Upaya mendiskreditkan
Isu mengenai perempuan yang berhubungan dengan politik, meskipun hanya dalam pengertian sebatas berhubungan dengan tokoh politik, barangkali lebih tepat lagi sebagai korbannya saja, dapat berimbas langsung pada persoalan peran perempuan dalam politik.

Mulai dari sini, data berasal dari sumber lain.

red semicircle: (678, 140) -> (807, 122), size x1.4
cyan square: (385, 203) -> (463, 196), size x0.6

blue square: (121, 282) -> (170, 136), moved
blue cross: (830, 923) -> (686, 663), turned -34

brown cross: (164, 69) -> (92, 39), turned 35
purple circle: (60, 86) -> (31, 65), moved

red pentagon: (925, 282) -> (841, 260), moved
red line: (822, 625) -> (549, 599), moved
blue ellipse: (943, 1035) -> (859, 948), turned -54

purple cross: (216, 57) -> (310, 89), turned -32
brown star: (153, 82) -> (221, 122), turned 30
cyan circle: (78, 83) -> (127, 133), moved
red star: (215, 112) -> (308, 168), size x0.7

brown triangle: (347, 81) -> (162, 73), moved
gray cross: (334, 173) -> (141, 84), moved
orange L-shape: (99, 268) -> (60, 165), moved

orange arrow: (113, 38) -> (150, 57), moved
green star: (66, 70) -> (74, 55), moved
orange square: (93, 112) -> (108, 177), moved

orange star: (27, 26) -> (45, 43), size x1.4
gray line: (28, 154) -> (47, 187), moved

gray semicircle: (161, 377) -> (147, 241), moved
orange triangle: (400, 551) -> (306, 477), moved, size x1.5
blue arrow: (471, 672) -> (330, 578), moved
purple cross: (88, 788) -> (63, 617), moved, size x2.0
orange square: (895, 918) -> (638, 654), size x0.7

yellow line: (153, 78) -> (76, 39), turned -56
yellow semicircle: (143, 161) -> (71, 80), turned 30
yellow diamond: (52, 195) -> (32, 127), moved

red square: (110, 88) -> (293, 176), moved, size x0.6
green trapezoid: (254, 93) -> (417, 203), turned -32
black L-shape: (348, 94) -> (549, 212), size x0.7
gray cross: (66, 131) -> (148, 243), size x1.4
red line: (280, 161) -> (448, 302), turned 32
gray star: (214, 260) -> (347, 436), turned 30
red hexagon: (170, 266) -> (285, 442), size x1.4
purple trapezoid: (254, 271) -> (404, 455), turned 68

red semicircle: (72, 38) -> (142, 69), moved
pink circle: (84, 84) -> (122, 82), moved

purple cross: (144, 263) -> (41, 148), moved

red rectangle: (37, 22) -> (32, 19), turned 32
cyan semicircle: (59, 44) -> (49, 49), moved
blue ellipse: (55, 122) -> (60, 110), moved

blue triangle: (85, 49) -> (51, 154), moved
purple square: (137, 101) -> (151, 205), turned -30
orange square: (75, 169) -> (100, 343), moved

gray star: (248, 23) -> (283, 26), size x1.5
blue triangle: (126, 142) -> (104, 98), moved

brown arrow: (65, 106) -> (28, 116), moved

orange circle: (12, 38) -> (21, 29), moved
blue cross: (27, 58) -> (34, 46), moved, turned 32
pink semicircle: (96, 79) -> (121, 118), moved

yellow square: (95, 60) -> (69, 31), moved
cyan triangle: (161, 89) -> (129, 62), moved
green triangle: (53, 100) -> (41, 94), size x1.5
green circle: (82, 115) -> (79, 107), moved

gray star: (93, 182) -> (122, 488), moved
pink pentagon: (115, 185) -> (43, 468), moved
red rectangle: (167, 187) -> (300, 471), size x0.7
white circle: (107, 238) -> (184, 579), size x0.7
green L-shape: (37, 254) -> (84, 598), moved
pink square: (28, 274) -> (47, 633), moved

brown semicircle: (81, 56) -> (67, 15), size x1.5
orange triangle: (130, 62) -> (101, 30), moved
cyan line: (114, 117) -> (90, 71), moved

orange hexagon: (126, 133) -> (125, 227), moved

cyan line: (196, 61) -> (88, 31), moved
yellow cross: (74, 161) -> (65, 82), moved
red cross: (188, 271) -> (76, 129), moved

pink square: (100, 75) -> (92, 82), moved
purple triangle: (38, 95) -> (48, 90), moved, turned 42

Undang-Undang Nomor 8 Tahun 2012 yang mengatur tentang 30 persen kuota perempuan dalam pemilihan legislatif kembali dipersoalkan dengan berbagai cara. Ketentuan ini sudah tak bisa diubah lagi. Namun, upaya mendiskreditkan perempuan tak pernah berhenti. Dimulai dengan keluhan yang bersifat klasik. Sulit memenuhi kuota karena keterbatasan jumlah yang mau, yang mampu, yang dapat izin suami, hingga cara perempuan berkampanye yang dituding monoton dan tidak kreatif.
Dalam konteks ini, tidak pernah disinggung kewajiban partai yang seharusnya memiliki mekanisme dan kemampuan yang cukup untuk memenuhi tuntutan undang-undang. Partai harus berperan aktif dan mampu mempersiapkan kaum perempuannya sebesar semangat untuk memenangkan pemilu. Tanpa keluhan.
Keluhan yang muncul lebih banyak mengesankan keengganan memenuhi aturan yang telah disepakati secara kolektif politik, di mana partai politik telah mengambil peran penuh dalam prosesnya, yang disebut undang-undang. Dengan kata lain, dapat digunakan kalimat masih ada partai yang terkesan terpaksa menerima kenyataan tak terhindarkannya peran signifikan perempuan dalam politik Indonesia.
Hanya satu dalam tiga
Pembahasan mengenai pentingnya kehadiran atau keterwakilan perempuan dalam politik (politics of presence) atau perimbangan jumlah penduduk dan kepentingan domestik kesejahteraan ibu, anak, dan keluarga serta peran ideal lainnya yang berimbas langsung pada pembangunan negara bangsa (politic of ideas), barangkali sudah cukup dibahas hingga tak perlu lagi meyakinkan orang mengenai pentingnya peran perempuan dalam politik lokal dan nasional.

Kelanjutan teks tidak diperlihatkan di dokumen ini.